Before we took things further we did talk about it. He was very patient, and wanted to make sure I was comfortable with what we were doing. We started to become sexual with each other, but we took things slowly… He was patient and gentle, and eventually we became lovers. It was over a period of months from that first kiss to finally having regular intercourse. He didn’t rush me into it, though I know he was eager to do it. He told me that he never felt truly happy with any of his old girlfriends; it was me that made him happy. He told me just being around me made him feel good. You have no idea how special I felt when he told me that.
[...] It was a natural progression. We started with holding, rubbing and touching with clothes on at first, then later shirts off, and so on. He guided me but we went at my pace. We can usually tell how the other is feeling, so sometimes we didn't need to talk. He made sure to ask if I was okay with bigger steps [...]. [...] My first time with him is something I will never forget. I don't think it could have been any better…We realized we truly belonged together, and promised to always be together.
[...] Today we live in our own place. Our neighbors think we're a happily married couple. When Ryan comes home from work, we get dinner ready and enjoy it, sit together and talk, watch TV, cuddle, until he has to go to bed to rest up for work tomorrow. He's off on weekends so we have lots of fun then. We might go out, see friends or our parents, or just stay in and enjoy each other. We are more accepting of others into things that aren't mainstream, but we are monogamous and our sex, while enhanced by our bond and love for each other, is otherwise what most people would consider normal sex. I think anyone seeing us in a restaurant or shopping would see a happy couple.
[...] Over time there were these thoughts I had that what we were doing was considered wrong. I mean, that's the whole reason we had to hide it from others, right? Anyway, I didn't let that stop us, but still it bothered me. That's when I started reaching out to find others like us. I read about incest and incest couples online, checked out various forums, and finally started chatting with other people. It was those chats that finally eased my mind. I found others like us, and it turned out there were a lot more than I thought I'd find….I felt good knowing there was so many, I didn't feel like we were alone anymore.
[...] It was hard hiding our relationship from others, including our parents, but we managed it. Our parents do know about us now. We knew we couldn't hide it from our parents forever. We didn't want to hide it, but we were nervous about talking about it with them. However, they figured out something was going on before we told them. Looking back, I'm not surprised. We spent lots of time together and they knew we weren't seeing other people on a serious level. Plus they could just tell there was something between us. When we said we wanted to share a place, saving money was our excuse, but they knew it was time to confront us. So we had a long talk. A lot was said, but luckily they didn't get angry. They finally said we could live the way we wanted if it was that important to us. It took time, but they have come to accept us.

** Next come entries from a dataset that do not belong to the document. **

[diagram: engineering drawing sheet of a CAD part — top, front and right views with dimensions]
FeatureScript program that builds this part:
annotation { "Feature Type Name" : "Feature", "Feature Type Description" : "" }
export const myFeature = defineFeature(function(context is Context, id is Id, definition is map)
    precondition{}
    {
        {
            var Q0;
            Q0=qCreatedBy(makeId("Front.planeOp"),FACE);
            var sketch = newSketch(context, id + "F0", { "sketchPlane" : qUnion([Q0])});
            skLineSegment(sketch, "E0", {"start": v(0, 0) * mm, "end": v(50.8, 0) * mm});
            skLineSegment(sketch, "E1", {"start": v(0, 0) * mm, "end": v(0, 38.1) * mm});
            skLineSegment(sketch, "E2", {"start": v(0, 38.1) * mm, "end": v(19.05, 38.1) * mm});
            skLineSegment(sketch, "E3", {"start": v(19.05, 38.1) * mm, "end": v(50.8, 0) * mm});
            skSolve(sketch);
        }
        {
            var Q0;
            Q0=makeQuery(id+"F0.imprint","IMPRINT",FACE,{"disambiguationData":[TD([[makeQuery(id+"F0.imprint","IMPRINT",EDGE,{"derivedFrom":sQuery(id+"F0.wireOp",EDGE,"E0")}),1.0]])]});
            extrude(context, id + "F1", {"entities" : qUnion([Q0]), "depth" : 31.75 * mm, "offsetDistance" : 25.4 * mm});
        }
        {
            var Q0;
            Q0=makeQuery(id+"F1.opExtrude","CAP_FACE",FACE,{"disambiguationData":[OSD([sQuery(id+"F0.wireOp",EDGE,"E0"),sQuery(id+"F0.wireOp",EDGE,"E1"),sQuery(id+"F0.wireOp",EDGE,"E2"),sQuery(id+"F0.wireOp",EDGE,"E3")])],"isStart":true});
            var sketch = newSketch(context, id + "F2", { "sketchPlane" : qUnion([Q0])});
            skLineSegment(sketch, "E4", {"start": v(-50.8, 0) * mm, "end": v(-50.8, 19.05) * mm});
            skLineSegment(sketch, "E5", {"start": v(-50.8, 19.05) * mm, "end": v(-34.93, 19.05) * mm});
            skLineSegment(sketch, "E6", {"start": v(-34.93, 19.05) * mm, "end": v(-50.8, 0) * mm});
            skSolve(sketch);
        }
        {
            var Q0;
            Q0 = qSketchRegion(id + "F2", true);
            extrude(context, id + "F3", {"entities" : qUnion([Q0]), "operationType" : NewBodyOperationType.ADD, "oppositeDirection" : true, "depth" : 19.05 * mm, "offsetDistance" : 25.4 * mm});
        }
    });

[...] I think the fact that they're going to become grandparents helped them to accept us being together as a couple. We're expecting our first child, a daughter, and I couldn't be happier with my life. Having a child was a big decision for us, but I know we'll be great parents.
[...] Of course I would marry my brother if I could. We want to spend our lives together, raise children together. And I know it’s not just us that wishes society would accept this kind of relationship. I've talked to many other people, and I know there are many incest couples that wish they didn't have to hide either. True love should never have to be hidden, it should be celebrated.